Intel to Pay AMD $1.25 Billion in Settlement for 'all outstanding legal complaints'

By JERRY A. DICOLO

Feuding chip rivals Intel Corp. and Advanced Micro Devices Inc. on Thursday agreed to settle all of their outstanding legal complaints, with Intel paying AMD $1.25 billion and agreeing to abide by a set of rules for how it conducts business.

The agreement, which also includes a renewed five-year cross-licensing pact, comes as Intel announced the selection of A. Douglas Melamed as its general counsel, according to people familiar with the matter. Mr. Melamed, a partner at WilmerHale in Washington, has decades of antitrust experience.

The company faces increasing scrutiny from government regulators regarding alleged anticompetitive practices. Intel and AMD make nearly all the chips used to run computers and servers, though the much larger Intel controls roughly 80% of the market.

AMD shares rose $1.07, or 20%, to $6.39 in late-morning trading on the New York Stock Exchange. Intel shares fell three cents to $19.81 on the Nasdaq Stock Market.

Legal and regulatory battles have increasingly been turning against Intel. Roger Kay, president of Endpoint Technologies Associates, which tracks the field, said that by settling, Intel may have alleviated some of the pressure regarding the cases brought by others.

"It was only going to get more expensive the farther down the litigation road they went, and this takes a lot of wind out of the sails of the other suits," Mr. Kay said. "Intel may have just reduced its legal tab by a number of billions of dollars."
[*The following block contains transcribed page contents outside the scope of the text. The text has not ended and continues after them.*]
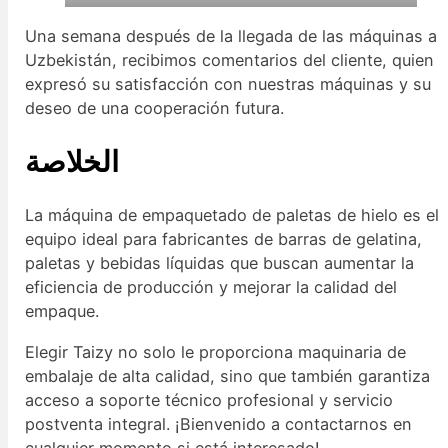
Una semana después de la llegada de las máquinas a
Uzbekistán, recibimos comentarios del cliente, quien
expresó su satisfacción con nuestras máquinas y su
deseo de una cooperación futura.
الخلاصة
La máquina de empaquetado de paletas de hielo es el
equipo ideal para fabricantes de barras de gelatina,
paletas y bebidas líquidas que buscan aumentar la
eficiencia de producción y mejorar la calidad del
empaque.
Elegir Taizy no solo le proporciona maquinaria de
embalaje de alta calidad, sino que también garantiza
acceso a soporte técnico profesional y servicio
postventa integral. ¡Bienvenido a contactarnos en
cualquier momento si está interesado!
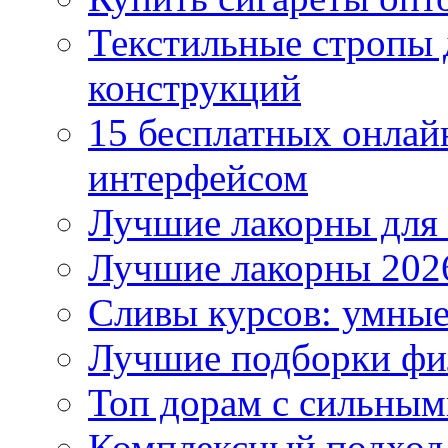
Текстильные стропы
конструкций
15 бесплатных онлай
интерфейсом
Лучшие лакорны для 
Лучшие лакорны 2026
Сливы курсов: умны
Лучшие подборки фи
Топ дорам с сильным
Комплексный подход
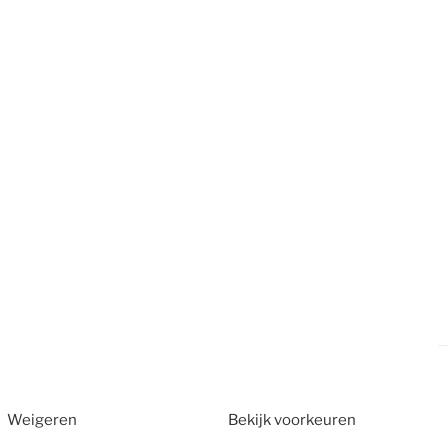
Weigeren
Bekijk voorkeuren
2026
CT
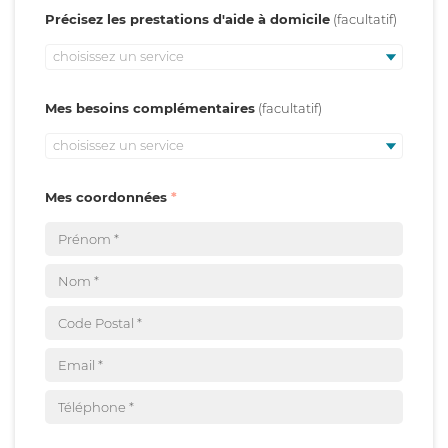
Précisez les prestations d'aide à domicile
choisissez un service
Mes besoins complémentaires
choisissez un service
Mes coordonnées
The settlement was sorely needed for AMD, which has struggled with mounting losses and high debt levels related to its acqusition of graphics-chip maker ATI Technologies. With the lawsuit and other legal disputes now behind it, the company removes a serious investor concern, said Wedbush Morgan analyst Patrick Wang.

"AMD's liquidity issues are going to be taken away," Mr. Wang said. "This is something that is going to take away a major overhang for investors."

For its part, AMD said "the game has changed" in the chip business because of its strategies..

"We are optimistic that [the settlement] will usher a new era for our industry," said Dirk Meyer, AMD's chief executive officer, in prepared remarks.

Besides the money, the company pointed to provisions in the deal that affect how Intel does business in selling the chips that serve as brains in computers.

"We recognize that it will take time for people to understand how the operating conditions in processor business have changed—but make no mistake—they have changed," Mr. Meyer said.

He added: "Today marks the beginning of a new era...one that confirms that the game has changed for AMD."

Besides the private antitrust case that AMD filed against Intel in a Delaware federal court, Intel has faced investigations in South Korea, Japan, Europe and in the U.S. by the Federal Trade Commission and the New York attorney general.

This year, the European Commission levied the largest antitrust fine in its history against Intel for anticompetitive practices.

Mr. Melamed, meahwile, has 30 years of experience in antitrust law, according to his biography on the WilmerHale Web site. The site says Mr. Melamed worked at the Justice Department, where he was acting assistant attorney general in charge of the antitrust division, between October 1996 and January 2001.

Intel's board selected Mr. Melamed Wednesday night, one person said.

Mr. Melamen was tentatively offered the position two weeks ago but didn't accept it right away, according to a longtime acquaintance. He is a "very intellectual" antitrust specialist, with a reputation as being "very technically and academically'' inclined, the acquaintance said.

As Intel's top lawyer, Mr. Melamen will prove very helpful in navigating its current legal problems because "he knows every player around the world in antitrust,'' this acquaintance added.

Mr. Melamed fills a position that had been vacant since September, when longtime general counsel Bruce Sewell left the company for Apple Inc.

—Don Clark, Dionne Searcey and Joann Lublin contributed to this article.